Si la science nous apporte des informations inestimables, elle a peu à voir avec notre progrès spirituel. De son côté, la spiritualité – le bouddhisme dans mon cas – a pour objectif notre transformation intérieure, et cela dans le but de penser et d’agir juste et de développer en nous le sentiment de compassion afin que nous puissions aider les autres.

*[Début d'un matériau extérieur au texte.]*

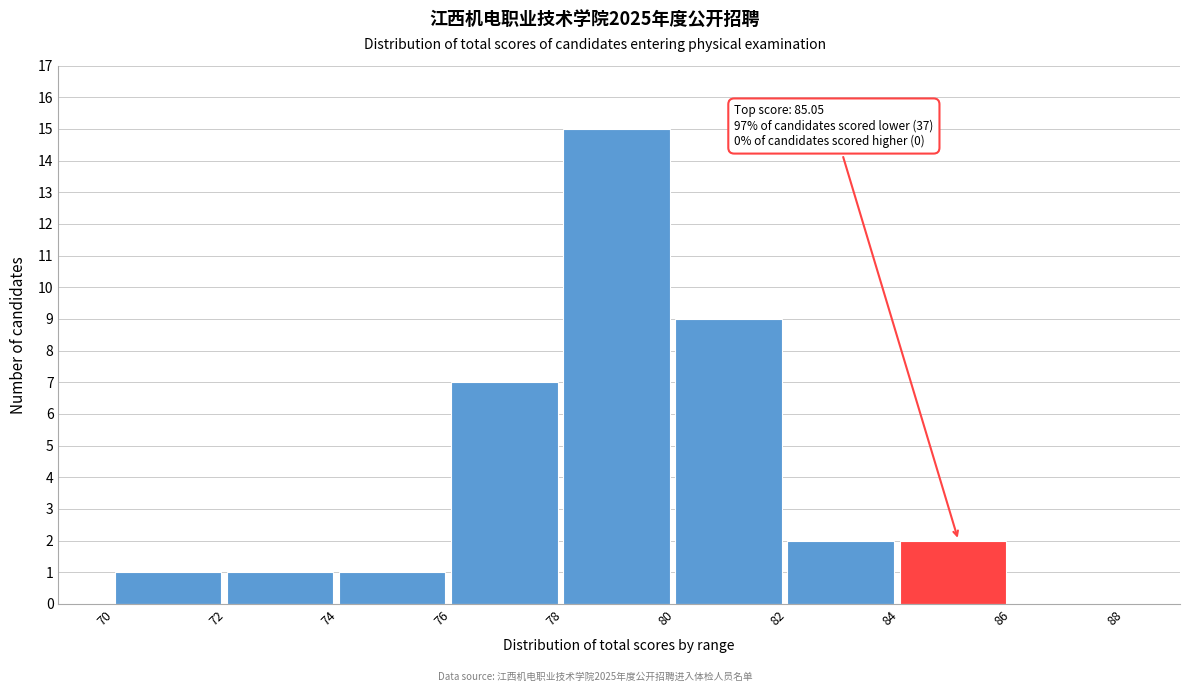

Which range on the x-axis has the tallest bar?

78 to 80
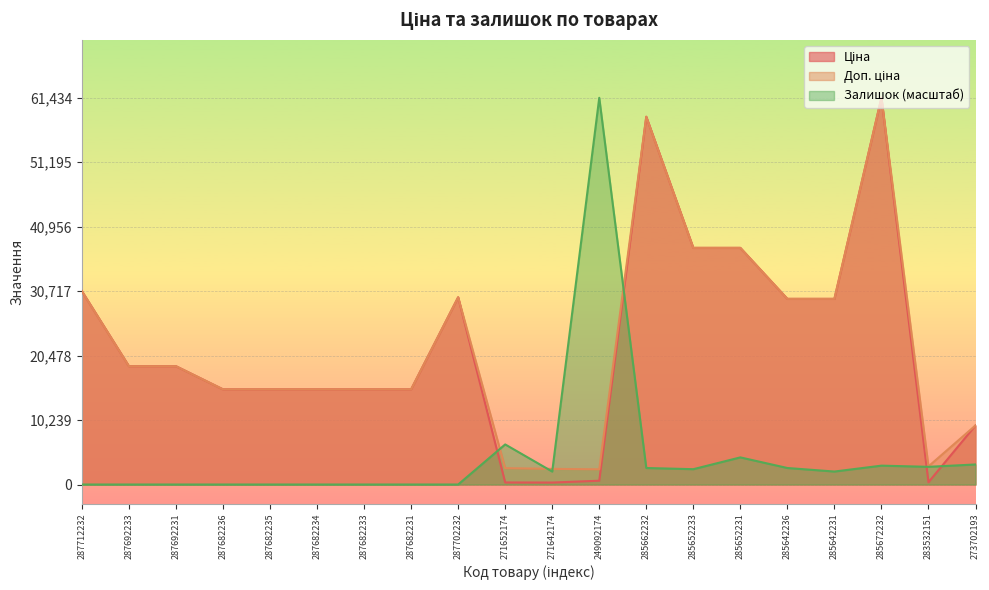

Between 287692233 and 285642236, which series saw the biggest shift?

Ціна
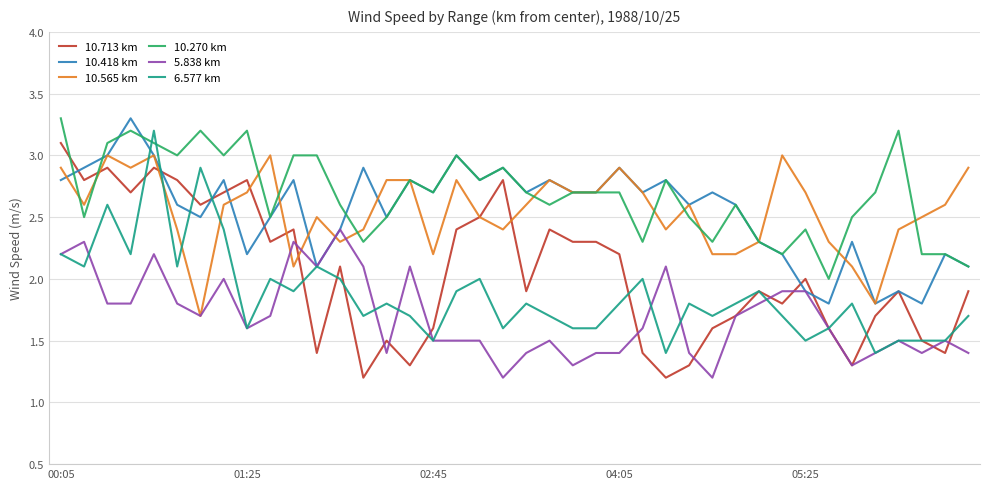

True or false: 10.270 km has more than 2 points higher than both neighbors.

True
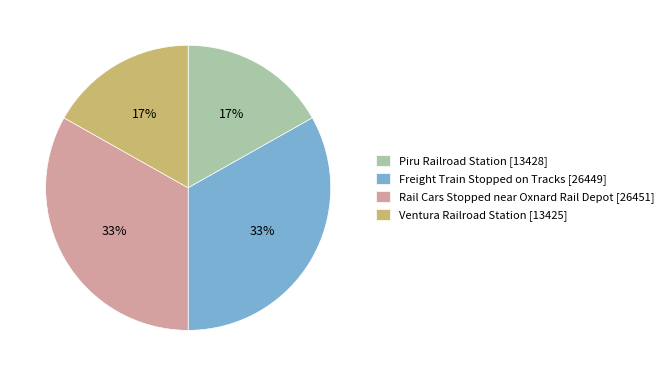

How many segments does this pie chart have?

4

Le but de la science est fondamentalement l’étude et l’interprétation des phénomènes, alors que pour le bouddhisme, l’approche contemplative doit provoquer en nous une transformation personnelle profonde en termes de perception du monde et d’action sur lui. Le contemplatif, en comprenant la vraie nature du monde physique, en réalisant que les objets n’ont pas d’existence intrinsèque et que leur nature est interdépendante, se détache d’eux, ce qui allège sa souffrance et lui permet de progresser sur la voie de l’Éveil. Pour sa part, le scientifique, parvenu à la même compréhension, se contente généralement de la considérer comme un progrès intellectuel stimulant, mais sans remettre en cause ni sa vision profonde du monde ni sa manière de vivre La science a démontré qu’elle pouvait agir sur le monde, mais en soi elle ne peut guider l’utilisation qu’on en fait. Seule la spiritualité est à même de jouer ce rôle. Elle n’est pas un luxe, mais une nécessité.